§ EXTRACT PROVIDED

╔══

In the short term, Ryan Friedkin is expected to oversee the next transfer market operations alongside CEO Guido Fienga while he looks for a new sporting director – which is going to be the next hot topic in the Friedkin’s agenda.

The Giallorossi indeed need a new sporting director after the turbulent dismissal of Gianluca Petrachi. The names of Walter Sabatini – who already covered the role for five years from 2011 to 2016 and managed to bring to Roma the likes of Edin Dzeko, Mohammed Salah, and Alisson Becker – and Nicolas Burdisso have circulated these past few weeks. Whether the new owners will go for a seasoned comeback or opt for betting on a young, relatively-inexperienced figure will already say much about the new owners’ vision.

Walter Sabatini was Roma's sporting director for five years and left some good memories in the Italian capital. As Ryan Friedkin is on the lookout for somebody to fill the role, could a shocking comeback perhaps be in the pipeline?
Walter Sabatini was Roma’s sporting director for five years and left some good memories in the Italian capital. As Ryan Friedkin is on the lookout for somebody to fill the role, could a shocking comeback perhaps be in the pipeline?

The next question is related to the coach. Paulo Fonseca joined Roma from Shakhtar Donetsk last summer and has not fully convinced so far. Roma ended a disappointing fifth in the Serie A table and their recent elimination from the Europa League – with the Giallorossi totally outclassed by Sevilla – sparked some more doubts about his project. There’s not much time to make a decision as the new season starts on September 19 already. That could play in Fonseca’s favor.

╚══

§ ACTION ITEM
Write the next part of the article on the new Roma owners' early decisions, picking up after its final sentence about Fonseca.

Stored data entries
╔══

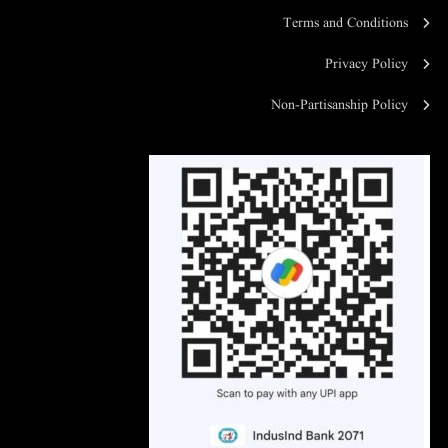
Terms and Conditions
Privacy Policy
Non-Partisanship Policy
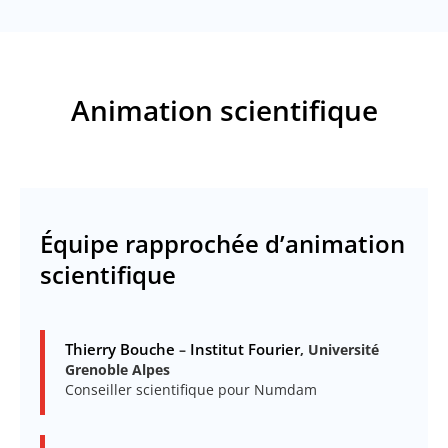
Animation scientifique
Équipe rapprochée d’animation
scientifique
Thierry Bouche
Institut Fourier
–
, Université
Grenoble Alpes
Conseiller scientifique pour Numdam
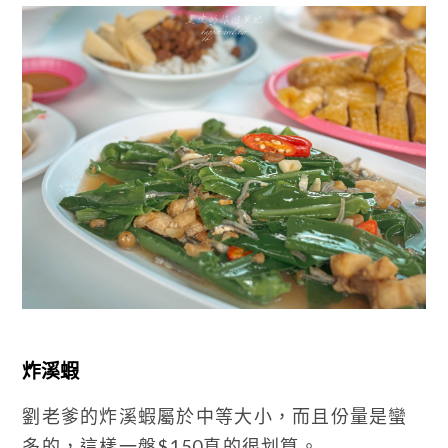
炸溪蝦
劉老爹的炸溪蝦屬於中等大小，而且份量是蠻
多的，這樣一盤$150真的很划算。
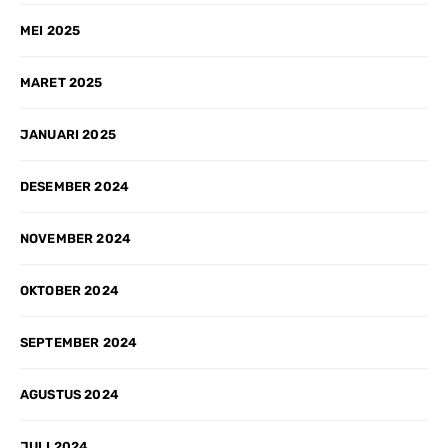
MEI 2025
MARET 2025
JANUARI 2025
DESEMBER 2024
NOVEMBER 2024
OKTOBER 2024
SEPTEMBER 2024
AGUSTUS 2024
JULI 2024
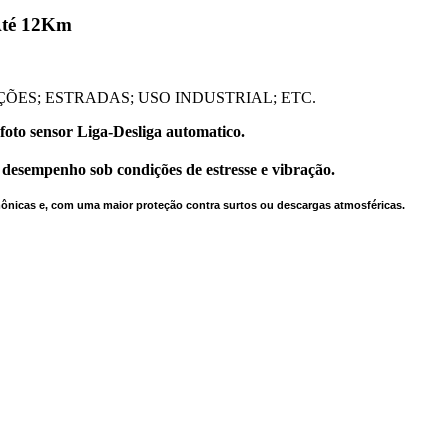
Até 12Km
ÇÕES; ESTRADAS; USO INDUSTRIAL; ETC.
foto sensor Liga-Desliga automatico.
 desempenho sob condições de estresse e vibração.
rmônicas e, com uma maior proteção contra surtos ou descargas atmosféricas.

╚══

§ TASK RESULT
There are, however, some intriguing solutions available on the market – including Maurizio Sarri, who just got the ax from Juventus and seem to have what it takes to thrive in Rome, and Daniele De Rossi, who would abide perfectly by the eternal unwritten law La Roma ai Romanisti, according to which the Giallorossi should be led – both on and off the pitch – by people born and raised in the capital city.

On that note, there’s the larger-than-life presence of Francesco Totti always looming in the background. A figure any Roma president would somehow need to come to terms with. After retiring in 2017, Totti had joined the Roma managerial ranks as the club director, only to slam the door and leave two years later over divergences with Pallotta’s entourage.

In a theatrical press conference held at the Italian Olympic Committee headquarters, Totti had announced he would not be considering a comeback until the Roma management changed. That moment has come, so what happens now? Should the Friedkins consider reintegrating somebody whose only name is enough to elicit the Giallorossi fan base enthusiasm?

And then, there’s the new stadium project – a matter that will likely take more time to unravel. Roma currently share with cross-town rivals Lazio the Stadio Olimpico, which is owned by the city council. That is not expected to change anytime soon.

The project for what is provisionally called “Stadio della Roma” (Roma’s Stadium) is massive and should bring the whole Tor di Valle area to new life. Will the Friedkins manage to pull it to completion?

But Pallotta had the merit of kicking-off the endeavor of building a new home for the Giallorossi in the Tor di Valle area. He came up with a gargantuan project also featuring additional venues for music, entertainment, and shopping in the area. He had to wrestle back and forth with the Comune of Roma, which rejected multiple versions of the project before giving its green light and saw the process to find a constructor marred by speculations of corruption.

The Friedkins will inherit this hot potato as well, hoping to bring to completion what would be a huge step forward in a city where things traditionally move slowly.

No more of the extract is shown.